Milwaukee Journal Sentinel: Uninsured, Low-Income Visits To Hospital
More than 1 million visits to Wisconsin's hospitals were by patients who were uninsured and low-income in 2011 -- an increase of more than 30 percent since 2006, according to the Wisconsin Hospital Association Information Center's annual Guide to Wisconsin Hospitals. The Wisconsin Hospital Association Information Center also reported that 70 percent of surgeries and procedures now done at the state's 148 hospitals don't require an overnight hospital stay and are done in outpatient departments. The figure shows that the traditional measure of inpatient stays no longer is a valid way to gauge a hospital's patient volume and size (Boulton, 5/16).
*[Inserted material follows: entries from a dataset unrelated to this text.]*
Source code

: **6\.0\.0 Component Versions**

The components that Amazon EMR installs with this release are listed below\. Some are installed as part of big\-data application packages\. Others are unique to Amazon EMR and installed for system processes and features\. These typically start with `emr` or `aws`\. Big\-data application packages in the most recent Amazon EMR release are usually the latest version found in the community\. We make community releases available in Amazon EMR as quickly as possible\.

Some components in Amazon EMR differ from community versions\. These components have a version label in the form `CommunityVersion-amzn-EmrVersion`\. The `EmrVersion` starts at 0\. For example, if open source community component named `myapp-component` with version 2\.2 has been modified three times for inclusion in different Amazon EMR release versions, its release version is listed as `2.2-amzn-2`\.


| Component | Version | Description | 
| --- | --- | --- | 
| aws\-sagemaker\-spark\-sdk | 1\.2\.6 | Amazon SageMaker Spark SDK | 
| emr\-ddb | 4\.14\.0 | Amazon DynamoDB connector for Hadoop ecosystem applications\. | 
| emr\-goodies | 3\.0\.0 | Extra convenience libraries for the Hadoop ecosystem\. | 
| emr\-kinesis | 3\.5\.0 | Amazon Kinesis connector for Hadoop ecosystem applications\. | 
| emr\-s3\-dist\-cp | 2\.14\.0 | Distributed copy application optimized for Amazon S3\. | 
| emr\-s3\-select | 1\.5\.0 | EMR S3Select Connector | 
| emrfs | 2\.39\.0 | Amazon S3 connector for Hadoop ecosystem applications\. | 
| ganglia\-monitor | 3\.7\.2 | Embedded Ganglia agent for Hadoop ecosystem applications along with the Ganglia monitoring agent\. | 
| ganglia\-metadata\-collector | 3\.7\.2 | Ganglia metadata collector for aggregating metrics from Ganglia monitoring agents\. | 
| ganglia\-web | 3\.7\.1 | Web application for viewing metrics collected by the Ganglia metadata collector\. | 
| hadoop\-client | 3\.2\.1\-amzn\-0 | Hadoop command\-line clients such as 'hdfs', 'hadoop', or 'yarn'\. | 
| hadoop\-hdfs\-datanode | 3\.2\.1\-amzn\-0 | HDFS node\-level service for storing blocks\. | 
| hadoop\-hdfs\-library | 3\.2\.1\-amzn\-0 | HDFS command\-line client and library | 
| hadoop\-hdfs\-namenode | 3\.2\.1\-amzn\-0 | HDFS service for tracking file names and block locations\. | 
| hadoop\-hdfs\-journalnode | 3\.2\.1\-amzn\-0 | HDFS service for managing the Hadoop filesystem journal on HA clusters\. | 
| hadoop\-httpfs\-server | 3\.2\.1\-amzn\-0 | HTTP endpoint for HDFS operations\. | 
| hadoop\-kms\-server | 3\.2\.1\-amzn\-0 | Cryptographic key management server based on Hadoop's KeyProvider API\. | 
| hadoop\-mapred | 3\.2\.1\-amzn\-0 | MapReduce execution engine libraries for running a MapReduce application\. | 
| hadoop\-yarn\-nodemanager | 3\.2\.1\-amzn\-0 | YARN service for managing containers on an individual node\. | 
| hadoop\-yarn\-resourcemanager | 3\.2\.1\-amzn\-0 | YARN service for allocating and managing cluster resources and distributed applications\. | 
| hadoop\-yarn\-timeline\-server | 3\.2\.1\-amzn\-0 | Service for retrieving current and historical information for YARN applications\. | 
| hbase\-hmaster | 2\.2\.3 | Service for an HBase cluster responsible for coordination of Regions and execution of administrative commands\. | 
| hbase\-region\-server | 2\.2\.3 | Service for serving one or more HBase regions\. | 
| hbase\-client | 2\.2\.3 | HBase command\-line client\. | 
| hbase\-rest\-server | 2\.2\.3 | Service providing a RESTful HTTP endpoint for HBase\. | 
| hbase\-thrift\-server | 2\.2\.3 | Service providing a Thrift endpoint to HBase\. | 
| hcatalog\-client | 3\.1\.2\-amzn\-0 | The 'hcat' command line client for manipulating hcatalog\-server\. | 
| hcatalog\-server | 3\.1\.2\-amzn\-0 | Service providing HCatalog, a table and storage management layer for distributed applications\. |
California Healthline: Increasing Medical Residencies Could Help Inland Empire
As the Inland Empire grapples with a shortage of primary care physicians, experts say the solution hinges on creating more medical residencies. New state legislation could help. AB 1176 proposes to increase the number of primary care medical residencies in underserved regions, such as the Inland Empire. The new slots would be funded by levying a fee on insurers (McSherry, 5/16).